== Exercise instructions ==
Show each line below that contains the string "start".

-- BEGIN Working data --

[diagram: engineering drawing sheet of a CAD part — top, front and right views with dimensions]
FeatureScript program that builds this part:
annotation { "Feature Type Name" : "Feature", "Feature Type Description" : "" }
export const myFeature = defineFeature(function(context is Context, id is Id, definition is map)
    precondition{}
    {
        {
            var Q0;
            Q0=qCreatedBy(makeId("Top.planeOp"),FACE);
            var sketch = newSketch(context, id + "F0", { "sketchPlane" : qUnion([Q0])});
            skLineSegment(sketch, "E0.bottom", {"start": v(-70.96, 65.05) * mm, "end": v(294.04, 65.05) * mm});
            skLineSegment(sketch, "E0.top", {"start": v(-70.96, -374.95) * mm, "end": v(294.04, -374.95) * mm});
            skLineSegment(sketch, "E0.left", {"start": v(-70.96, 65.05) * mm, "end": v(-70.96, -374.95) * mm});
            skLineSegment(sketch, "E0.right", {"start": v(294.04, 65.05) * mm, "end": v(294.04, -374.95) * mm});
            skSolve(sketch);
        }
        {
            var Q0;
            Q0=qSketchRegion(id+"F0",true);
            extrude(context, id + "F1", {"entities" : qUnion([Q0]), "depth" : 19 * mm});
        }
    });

-- END Working data --

== Result below ==
            skLineSegment(sketch, "E0.bottom", {"start": v(-70.96, 65.05) * mm, "end": v(294.04, 65.05) * mm});
            skLineSegment(sketch, "E0.top", {"start": v(-70.96, -374.95) * mm, "end": v(294.04, -374.95) * mm});
            skLineSegment(sketch, "E0.left", {"start": v(-70.96, 65.05) * mm, "end": v(-70.96, -374.95) * mm});
            skLineSegment(sketch, "E0.right", {"start": v(294.04, 65.05) * mm, "end": v(294.04, -374.95) * mm});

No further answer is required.